U.S. stocks rose for a third day on Tuesday, with the S&P 500 above 1,400 for the first time since early May, bolstered by expectations the European Central Bank will act soon to contain the bloc's credit crisis.
Spanish benchmark 10-year yields ticked down 5 basis points but were still near the unsustainable 7 percent level, underscoring the cautious tone in a market that has been previously disappointed by lack of coordination among euro zone officials.
Investors are also betting a larger-than-expected fall in German industrial orders in June will underscore the importance of quick action from the ECB.
The softening data "is going to force the ECB to take action and is probably going to mean more Fed stimulus," said Peter Cardillo, chief market economist at Rockwell Global Capital in New York.
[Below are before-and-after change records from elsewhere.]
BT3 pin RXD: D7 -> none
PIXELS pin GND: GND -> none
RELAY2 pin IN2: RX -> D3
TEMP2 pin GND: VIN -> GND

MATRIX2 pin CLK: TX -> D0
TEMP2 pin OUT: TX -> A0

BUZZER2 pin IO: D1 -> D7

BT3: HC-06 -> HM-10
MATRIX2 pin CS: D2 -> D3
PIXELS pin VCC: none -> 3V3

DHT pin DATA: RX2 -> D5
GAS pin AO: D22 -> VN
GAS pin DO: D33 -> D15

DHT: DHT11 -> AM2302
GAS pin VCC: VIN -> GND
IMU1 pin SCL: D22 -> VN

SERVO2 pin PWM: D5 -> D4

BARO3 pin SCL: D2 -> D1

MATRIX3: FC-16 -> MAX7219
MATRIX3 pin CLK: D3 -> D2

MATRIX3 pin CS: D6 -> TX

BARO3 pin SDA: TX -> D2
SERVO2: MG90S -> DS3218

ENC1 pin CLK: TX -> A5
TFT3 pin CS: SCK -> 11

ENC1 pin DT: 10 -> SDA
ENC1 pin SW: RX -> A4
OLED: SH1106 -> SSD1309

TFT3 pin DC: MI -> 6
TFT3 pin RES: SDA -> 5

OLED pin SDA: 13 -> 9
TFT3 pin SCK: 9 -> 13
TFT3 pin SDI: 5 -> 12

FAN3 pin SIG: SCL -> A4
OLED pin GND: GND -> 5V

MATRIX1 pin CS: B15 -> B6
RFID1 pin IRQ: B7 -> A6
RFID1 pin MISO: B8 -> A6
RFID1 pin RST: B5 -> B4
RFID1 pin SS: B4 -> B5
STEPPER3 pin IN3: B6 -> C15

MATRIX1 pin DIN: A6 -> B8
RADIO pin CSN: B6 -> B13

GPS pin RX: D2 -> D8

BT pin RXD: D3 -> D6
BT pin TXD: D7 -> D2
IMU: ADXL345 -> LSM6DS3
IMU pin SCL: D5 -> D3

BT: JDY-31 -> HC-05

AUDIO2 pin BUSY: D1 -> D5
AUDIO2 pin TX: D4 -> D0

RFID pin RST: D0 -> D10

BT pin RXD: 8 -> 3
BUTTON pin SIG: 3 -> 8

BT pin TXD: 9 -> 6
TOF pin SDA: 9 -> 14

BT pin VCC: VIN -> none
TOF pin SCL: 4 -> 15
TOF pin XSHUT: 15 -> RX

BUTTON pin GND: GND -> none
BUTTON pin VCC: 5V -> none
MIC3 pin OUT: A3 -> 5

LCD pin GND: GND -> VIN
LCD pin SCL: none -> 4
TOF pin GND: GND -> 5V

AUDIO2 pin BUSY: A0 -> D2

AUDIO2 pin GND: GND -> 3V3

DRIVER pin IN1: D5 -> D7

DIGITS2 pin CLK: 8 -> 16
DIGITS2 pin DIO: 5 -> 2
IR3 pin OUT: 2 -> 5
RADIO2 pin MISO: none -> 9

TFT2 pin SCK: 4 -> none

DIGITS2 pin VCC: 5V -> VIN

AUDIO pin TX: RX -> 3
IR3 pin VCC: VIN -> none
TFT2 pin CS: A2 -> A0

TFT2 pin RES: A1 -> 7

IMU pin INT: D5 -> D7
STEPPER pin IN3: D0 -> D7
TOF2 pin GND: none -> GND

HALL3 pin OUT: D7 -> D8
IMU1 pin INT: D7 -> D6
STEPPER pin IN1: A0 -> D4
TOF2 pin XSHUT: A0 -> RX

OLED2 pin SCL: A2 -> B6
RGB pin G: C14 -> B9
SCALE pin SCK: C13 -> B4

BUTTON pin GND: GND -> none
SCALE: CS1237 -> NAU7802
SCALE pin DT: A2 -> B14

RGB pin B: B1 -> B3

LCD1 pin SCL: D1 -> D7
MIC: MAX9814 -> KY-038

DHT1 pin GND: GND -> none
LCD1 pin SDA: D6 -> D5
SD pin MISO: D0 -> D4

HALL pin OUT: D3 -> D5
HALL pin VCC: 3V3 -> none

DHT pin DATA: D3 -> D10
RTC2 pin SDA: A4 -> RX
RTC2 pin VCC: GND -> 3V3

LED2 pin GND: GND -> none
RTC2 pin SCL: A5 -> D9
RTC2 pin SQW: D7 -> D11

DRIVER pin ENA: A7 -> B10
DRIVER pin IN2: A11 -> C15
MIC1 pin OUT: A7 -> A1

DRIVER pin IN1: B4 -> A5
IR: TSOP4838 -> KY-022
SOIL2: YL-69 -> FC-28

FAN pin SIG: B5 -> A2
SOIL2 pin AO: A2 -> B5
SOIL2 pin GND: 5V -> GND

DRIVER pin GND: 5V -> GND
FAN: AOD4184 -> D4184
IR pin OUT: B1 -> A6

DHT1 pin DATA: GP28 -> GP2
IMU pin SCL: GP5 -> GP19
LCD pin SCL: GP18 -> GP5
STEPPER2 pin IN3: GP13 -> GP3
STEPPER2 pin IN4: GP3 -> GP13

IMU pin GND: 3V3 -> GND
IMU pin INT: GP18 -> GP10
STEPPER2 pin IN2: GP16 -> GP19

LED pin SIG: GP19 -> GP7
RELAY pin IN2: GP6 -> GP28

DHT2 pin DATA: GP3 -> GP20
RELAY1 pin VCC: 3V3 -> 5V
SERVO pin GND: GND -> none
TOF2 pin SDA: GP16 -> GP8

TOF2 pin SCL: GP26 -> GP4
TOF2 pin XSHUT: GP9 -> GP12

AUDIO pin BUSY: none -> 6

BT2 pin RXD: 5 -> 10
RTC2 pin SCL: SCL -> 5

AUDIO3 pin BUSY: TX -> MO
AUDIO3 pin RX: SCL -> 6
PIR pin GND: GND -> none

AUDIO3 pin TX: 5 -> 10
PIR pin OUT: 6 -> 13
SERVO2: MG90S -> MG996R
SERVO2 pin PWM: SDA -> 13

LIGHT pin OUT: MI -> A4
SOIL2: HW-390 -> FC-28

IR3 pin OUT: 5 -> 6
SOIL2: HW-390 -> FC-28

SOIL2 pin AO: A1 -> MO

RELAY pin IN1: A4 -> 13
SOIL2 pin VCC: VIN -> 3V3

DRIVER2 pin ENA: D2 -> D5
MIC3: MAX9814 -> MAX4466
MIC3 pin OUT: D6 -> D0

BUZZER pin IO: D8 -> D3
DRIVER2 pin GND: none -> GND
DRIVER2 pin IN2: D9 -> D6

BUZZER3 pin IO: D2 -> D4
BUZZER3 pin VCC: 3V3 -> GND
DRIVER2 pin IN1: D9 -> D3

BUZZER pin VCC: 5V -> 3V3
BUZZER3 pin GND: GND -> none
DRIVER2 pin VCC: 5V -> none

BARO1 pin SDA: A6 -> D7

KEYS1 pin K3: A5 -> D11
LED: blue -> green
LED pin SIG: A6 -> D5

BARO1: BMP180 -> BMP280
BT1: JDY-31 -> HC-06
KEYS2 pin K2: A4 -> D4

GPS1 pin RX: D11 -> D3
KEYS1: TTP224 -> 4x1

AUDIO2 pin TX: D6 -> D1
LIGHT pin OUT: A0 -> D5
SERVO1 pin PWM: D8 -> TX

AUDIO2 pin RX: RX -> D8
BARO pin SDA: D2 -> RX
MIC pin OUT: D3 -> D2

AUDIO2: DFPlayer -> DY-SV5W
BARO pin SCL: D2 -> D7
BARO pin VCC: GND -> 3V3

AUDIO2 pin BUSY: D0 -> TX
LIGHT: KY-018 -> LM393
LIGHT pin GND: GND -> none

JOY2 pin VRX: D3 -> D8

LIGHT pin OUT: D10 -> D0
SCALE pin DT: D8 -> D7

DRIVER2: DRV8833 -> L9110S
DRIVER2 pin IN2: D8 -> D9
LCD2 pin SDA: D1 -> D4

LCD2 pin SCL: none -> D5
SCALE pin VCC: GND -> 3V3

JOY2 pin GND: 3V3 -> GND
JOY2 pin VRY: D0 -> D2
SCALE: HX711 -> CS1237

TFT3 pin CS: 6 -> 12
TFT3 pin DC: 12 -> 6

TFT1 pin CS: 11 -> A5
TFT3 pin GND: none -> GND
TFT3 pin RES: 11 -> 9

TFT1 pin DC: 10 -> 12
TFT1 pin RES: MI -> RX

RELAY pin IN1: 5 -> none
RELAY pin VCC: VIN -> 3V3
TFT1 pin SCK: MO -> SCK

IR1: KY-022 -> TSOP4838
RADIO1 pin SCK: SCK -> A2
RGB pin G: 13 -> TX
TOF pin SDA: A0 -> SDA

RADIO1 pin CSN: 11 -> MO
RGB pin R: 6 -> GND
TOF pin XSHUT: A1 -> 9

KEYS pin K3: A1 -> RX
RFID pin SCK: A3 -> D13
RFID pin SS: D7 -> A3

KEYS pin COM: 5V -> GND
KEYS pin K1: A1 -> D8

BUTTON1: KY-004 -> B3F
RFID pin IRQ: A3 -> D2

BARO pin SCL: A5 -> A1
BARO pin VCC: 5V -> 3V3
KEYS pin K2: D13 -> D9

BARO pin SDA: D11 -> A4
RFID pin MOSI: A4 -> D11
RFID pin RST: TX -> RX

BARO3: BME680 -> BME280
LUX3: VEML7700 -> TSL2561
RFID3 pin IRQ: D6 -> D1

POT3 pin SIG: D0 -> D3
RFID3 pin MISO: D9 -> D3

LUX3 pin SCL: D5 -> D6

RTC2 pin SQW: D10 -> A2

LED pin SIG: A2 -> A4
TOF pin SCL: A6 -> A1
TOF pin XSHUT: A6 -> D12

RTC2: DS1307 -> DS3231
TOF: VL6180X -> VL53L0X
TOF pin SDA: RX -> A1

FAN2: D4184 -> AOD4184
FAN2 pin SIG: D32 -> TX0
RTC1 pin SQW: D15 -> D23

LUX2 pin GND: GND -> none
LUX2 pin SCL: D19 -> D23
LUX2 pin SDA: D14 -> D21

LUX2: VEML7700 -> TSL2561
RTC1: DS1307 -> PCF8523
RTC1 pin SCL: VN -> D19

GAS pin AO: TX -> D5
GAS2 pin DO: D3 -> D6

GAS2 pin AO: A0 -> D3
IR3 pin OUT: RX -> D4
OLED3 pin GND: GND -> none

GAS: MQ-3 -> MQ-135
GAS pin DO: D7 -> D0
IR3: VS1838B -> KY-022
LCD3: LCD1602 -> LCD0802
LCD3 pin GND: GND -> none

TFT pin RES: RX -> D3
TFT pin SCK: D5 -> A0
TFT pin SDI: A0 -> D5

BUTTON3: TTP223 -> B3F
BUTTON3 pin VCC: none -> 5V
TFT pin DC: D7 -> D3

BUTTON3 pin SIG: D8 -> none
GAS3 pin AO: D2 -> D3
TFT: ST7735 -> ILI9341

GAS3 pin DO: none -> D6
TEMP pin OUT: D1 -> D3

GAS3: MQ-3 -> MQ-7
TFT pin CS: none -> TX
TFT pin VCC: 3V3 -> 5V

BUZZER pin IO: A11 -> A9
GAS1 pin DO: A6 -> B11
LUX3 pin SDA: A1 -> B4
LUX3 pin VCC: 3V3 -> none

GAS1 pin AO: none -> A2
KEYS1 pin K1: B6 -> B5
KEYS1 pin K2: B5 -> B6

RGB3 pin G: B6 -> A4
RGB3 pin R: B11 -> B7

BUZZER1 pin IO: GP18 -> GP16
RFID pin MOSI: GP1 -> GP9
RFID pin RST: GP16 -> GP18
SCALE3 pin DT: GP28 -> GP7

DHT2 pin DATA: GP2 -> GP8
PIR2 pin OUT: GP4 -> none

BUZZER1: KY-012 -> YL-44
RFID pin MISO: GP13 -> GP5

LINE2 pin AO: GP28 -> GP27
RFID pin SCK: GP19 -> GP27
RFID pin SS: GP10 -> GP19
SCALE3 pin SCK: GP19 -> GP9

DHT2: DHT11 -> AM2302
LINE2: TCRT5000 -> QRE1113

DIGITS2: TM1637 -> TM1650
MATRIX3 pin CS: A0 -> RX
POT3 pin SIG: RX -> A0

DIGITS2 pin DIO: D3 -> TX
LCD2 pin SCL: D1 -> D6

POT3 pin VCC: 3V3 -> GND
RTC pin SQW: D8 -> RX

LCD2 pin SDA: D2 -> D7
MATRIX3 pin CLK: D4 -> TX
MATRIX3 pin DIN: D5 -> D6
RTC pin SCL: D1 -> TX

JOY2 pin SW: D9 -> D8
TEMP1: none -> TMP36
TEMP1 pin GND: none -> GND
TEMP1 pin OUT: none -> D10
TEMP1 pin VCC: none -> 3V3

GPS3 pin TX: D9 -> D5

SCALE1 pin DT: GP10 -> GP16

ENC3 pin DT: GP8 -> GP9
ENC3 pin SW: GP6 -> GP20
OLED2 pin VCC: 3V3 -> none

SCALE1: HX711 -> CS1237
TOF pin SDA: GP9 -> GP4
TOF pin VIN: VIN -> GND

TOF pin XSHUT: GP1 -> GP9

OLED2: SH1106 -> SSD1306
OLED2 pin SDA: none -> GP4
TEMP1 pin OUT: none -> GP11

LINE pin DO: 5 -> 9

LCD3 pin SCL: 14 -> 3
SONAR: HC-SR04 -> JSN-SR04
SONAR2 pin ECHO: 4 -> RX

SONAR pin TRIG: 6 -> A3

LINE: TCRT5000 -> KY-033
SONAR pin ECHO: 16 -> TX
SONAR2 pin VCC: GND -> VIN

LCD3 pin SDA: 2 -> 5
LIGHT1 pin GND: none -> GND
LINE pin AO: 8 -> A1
Despite worries over European and U.S. economies, the S&P 500 index is up more than 11 percent so far this year. Yield-hungry investors have kept buying stocks as U.S. and German government bond prices soar and yields hit historic lows.
Even as Dallas Federal Reserve president Richard Fisher told Reuters on Monday new steps by the Fed to stimulate the economy so close to a presidential election would be a mistake, Boston Fed president Eric Rosengren said in a New York Times interview the Fed should expand its holdings of mortgage bonds and Treasury securities until it is satisfied with the health of the economy.
"Feds are outlining a plan that they are leaning towards more stimulus," said Rockwell's Cardillo. "When you have Fed members openly say it, it is a good, educated guess that that is the road map they are laying out."
Equity markets have rallied since Friday on hopes the ECB will start buying Italian and Spanish debt in an effort to stabilize the bloc's credit crisis and protect the euro, even as no details on the bank's course of action have been made public.
A group of investors rescued Knight Capital Group in a $400 million deal that kept the market maker in business, all but wiping out existing shareholders. Knight shares were up 5.2 percent at $3.23, down 73 percent year-to-date.
The Dow Jones industrial average rose 67.70 points, or 0.52 percent, to 13,185.21. The S&P 500 Index gained 8.60 points, or 0.62 percent, to 1,402.83. The Nasdaq Composite added 19.51 points, or 0.65 percent, to 3,009.42.
European stock markets rose 0.4 percent despite pressure from bank stocks. Standard Chartered tumbled as much as 25.7 percent in London after New York's top bank regulator threatened to remove the British lender's state banking license for allegedly hiding billions of dollars worth of transactions linked to Iran.
Pfizer and Johnson & Johnson scrapped further studies of an anticipated experimental drug for Alzheimer's disease after it failed in a second trial. U.S.-traded shares of their partner Elan Corp dropped 10.2 percent to $10.10. Pfizer shares fell 1.5 percent to $23.29 and J&J edged 0.4 percent lower to $68.57.